That discipline began to fray in the 2008 financial crisis, when then Bundesbank chief Axel Weber opposed any interest rate cut below 1 percent. It weakened further in May 2010 when Weber openly dissented from the ECB's decision to start buying Greek bonds, arguing that it could be inflationary in the long term.
Weber and former ECB chief economist Juergen Stark both resigned in opposition to the bond-buying programme, fuelling German public suspicion of the ECB, which was seen as having strayed from its German orthodox monetary roots.
Insiders say Draghi, who encourages debate, intentionally runs a less rigidly controlled ship than Trichet did.
However, several fellow central bankers were furious when Austria's Ewald Nowotny last week floated the idea of giving the euro zone's future permanent rescue fund a banking licence, so it could tank up on cheap ECB liquidity. A legal opinion previously sought by the ECB had concluded that such a move would breach the treaty ban on monetary financing of governments, insiders said.
Nowotny's friends said he wanted to stir up debate and hinted Draghi was privately sympathetic to his view. Critics say he just muddied the waters and enraged the Bundesbank.
Within the Eurosystem, officials are puzzling over what will work. Merely reactivating the ECB's bond buying programme, even in tandem with bond-buying by the eurozone's rescue funds, may be too small a bazooka to deter speculators from betting against Spain or Italy, two central bankers said.
"Hedge funds aren't stupid.
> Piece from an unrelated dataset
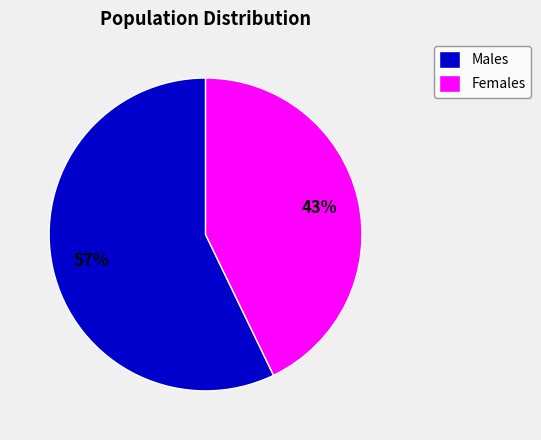

To the nearest percent, what is the average slice percentage?

50%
They can count. They know how much is really available from the rescue funds, how much the central bank has bought so far, and what the political constraints are on doing more," one eurozone source said.
Even when ECB bond-buying was in full flow last year, the ECB's Governing Council limited purchases to roughly 20 billion euros a week, partly at the Bundesbank's behest, insiders say.
The experience remains seared into central bankers' memory after a debacle with Italy. Within days of making commitments to deficit cuts and economic reforms to convince the ECB to step in, then Italian Prime Minister Silvio Berlusconi went back on his promises and treated them as a joke.
"They felt cheated and they don't want to have that happen a second time," a senior financial source in the euro zone system said.
So barring a dramatic deterioration, ECB action may have to wait until conditions in the markets get still worse, Greece gets closer to the brink, and the euro zone, in the words of one Brussels crisis manager, "explores the edge of the abyss".